** Data provided follows **

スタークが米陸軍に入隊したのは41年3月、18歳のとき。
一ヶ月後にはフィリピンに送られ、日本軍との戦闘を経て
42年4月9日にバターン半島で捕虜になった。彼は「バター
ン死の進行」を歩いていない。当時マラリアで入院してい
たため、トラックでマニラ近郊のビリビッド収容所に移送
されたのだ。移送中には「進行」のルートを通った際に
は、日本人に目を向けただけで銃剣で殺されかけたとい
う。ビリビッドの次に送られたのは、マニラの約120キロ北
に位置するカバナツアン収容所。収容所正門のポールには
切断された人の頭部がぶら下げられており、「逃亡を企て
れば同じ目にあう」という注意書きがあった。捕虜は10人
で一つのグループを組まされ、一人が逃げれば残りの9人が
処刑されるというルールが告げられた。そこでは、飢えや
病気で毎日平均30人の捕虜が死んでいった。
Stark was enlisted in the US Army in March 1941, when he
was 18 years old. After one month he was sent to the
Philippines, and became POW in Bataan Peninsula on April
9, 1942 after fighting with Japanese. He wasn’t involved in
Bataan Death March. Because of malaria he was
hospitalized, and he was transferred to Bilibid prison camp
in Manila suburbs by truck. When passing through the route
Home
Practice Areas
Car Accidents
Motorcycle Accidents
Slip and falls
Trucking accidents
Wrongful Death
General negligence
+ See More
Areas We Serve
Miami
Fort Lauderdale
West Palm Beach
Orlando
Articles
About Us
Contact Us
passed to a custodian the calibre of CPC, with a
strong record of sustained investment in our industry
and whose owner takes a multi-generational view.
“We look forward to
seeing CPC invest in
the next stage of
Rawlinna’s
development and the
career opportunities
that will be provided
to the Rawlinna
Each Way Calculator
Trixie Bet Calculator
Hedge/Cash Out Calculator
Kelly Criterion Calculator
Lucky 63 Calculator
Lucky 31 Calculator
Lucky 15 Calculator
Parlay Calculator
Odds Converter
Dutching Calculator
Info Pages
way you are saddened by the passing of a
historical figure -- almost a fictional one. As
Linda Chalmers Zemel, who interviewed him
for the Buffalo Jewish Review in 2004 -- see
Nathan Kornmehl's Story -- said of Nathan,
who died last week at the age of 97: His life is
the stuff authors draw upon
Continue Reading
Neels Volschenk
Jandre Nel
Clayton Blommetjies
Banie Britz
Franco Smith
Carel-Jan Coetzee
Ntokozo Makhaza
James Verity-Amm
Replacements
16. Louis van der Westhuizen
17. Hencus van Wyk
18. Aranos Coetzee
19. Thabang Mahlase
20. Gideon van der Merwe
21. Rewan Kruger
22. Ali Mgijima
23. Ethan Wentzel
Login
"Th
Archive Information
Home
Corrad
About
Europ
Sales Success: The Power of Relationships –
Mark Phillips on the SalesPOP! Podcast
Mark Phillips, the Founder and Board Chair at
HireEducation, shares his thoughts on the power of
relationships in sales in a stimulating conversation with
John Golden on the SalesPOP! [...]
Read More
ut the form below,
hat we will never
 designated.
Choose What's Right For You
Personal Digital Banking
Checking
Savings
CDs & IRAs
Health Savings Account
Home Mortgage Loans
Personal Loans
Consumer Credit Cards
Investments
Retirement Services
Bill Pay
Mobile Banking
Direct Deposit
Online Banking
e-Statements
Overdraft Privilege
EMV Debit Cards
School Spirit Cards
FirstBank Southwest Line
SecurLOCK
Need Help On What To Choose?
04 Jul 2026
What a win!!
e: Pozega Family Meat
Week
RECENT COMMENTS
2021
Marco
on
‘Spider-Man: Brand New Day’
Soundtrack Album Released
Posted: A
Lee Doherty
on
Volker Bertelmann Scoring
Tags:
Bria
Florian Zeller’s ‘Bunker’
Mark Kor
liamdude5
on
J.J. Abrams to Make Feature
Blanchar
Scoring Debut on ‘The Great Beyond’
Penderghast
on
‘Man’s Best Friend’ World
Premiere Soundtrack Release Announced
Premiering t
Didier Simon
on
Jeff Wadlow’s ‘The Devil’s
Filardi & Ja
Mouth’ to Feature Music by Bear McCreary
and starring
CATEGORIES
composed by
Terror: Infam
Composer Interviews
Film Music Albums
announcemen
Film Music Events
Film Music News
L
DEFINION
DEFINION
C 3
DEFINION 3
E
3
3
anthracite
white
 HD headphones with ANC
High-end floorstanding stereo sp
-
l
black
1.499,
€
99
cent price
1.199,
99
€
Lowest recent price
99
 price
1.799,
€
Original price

** End of Data provided **

Looking at the records above, report how many lines contain the word "price". Answer with the number only.

**Expected answer**
4